A new artificial intelligence thingamajig called ChatGPT set the internet abuzz this week, Emily writes. Why it matters: Essentially an artificial intelligence (AI) interface that texts you like a know-it-all human, ChatGPT could portend major disruptions ahead for Big Tech — particularly for the business of search. How it works: Simply type a prompt into its interface, not unlike how you would use Google — and instead of returning links, ChatGPT writes you back in paragraphs. - When asked "how do you crush inflation," ChatGPT gave an answer that Jerome Powell would probably feel OK about:
- "There are a few different ways to try to crush inflation, but most of them involve using monetary policy to manage the money supply and demand in the economy," went the opening of the bot's answer.
State of play: Experts are hailing ChatGPT, developed by a company called OpenAI, as a major breakthrough in the decades-long push to create a bot that texts with humans as though it were a person, too. - ChatGPT works well enough that people are starting to grasp just how powerful a chatbot could be, as tech writer Alex Kantrowitz told me on the podcast What Next: TBD this morning.

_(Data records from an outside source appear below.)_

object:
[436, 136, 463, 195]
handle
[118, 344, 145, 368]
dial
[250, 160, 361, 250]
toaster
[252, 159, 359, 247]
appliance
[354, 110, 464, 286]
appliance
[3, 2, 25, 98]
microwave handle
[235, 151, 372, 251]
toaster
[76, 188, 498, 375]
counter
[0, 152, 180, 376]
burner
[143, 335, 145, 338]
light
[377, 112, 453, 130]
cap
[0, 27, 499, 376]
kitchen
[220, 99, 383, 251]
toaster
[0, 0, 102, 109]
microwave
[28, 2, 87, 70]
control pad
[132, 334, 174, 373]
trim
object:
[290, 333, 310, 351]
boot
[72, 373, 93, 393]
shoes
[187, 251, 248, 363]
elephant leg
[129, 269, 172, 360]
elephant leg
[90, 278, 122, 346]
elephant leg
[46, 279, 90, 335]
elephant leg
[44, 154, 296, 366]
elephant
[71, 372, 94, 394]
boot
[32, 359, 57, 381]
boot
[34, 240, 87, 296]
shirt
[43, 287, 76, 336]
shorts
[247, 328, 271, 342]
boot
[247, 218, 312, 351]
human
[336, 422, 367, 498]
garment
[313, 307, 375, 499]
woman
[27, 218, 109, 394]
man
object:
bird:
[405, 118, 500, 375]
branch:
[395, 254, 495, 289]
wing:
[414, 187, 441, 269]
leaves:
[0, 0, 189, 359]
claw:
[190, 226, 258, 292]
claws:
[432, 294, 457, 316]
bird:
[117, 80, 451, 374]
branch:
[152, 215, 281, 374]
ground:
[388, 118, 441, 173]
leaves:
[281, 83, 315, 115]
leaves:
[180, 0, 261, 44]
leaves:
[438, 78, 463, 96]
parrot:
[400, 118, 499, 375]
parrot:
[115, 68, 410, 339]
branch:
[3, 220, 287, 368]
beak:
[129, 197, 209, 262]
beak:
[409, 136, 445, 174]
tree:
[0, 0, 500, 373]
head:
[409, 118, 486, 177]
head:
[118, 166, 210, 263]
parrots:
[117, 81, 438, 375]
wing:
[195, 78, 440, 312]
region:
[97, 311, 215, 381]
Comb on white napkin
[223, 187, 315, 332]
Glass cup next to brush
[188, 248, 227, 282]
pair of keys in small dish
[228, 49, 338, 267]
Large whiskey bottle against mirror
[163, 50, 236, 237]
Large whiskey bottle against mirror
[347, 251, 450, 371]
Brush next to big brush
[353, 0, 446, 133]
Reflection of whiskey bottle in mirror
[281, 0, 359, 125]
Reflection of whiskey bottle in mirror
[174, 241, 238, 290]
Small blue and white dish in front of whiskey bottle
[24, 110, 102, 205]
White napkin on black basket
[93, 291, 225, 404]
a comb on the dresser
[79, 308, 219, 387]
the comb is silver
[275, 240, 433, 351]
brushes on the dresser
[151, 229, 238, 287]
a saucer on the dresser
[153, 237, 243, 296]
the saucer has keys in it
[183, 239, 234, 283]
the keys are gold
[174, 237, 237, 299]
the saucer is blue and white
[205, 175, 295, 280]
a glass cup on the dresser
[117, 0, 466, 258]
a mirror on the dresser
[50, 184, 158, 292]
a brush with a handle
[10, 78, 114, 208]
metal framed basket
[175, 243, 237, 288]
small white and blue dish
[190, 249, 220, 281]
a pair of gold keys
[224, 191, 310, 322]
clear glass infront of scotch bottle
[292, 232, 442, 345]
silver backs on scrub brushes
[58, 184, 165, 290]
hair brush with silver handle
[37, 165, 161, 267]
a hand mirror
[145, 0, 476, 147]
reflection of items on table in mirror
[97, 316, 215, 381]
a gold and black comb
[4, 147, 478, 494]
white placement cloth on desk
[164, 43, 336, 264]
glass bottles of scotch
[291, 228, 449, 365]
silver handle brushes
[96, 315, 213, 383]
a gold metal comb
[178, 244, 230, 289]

- In its first five days, more than 1 million users signed up to try the ChatGPT, according to OpenAI president Greg Brockman.
๐ช The intrigue: When asked how to make chocolate chip cookies, ChatGPT gave me a short, clear recipe that looked pretty standard. Compare that to Googling, which returns links to long, overwritten blog posts that require endless scrolling before you get a recipe. - This is part of why Google has spent so much money on chat AI. The tech giant pulled in $149 billion from its search business last year; more than half of total revenue.
Yes, but: ChatGPT has no idea whether anything it says is true. - Axios' Ina Fried calls it "scary good," but also worries about the fact that ChatGPT doesn't say where it's getting its info and can be "confidently wrong."
Reality check: The future isn't here yet. Users already dug up flaws — like getting the bot to tell you how to shoplift. - And, there are big red flags to watch for: AI is prone to reflecting the biases that humans have and to manipulation (like when a Microsoft chatbot started cheering Hitler.) ChatGPT seems to have done a somewhat better job of avoiding this so far.
What's next: Expect to see more bots from bigger players. - "It's game time for Google," Kantrowitz said. "I don't think it can sit on the sidelines for too long."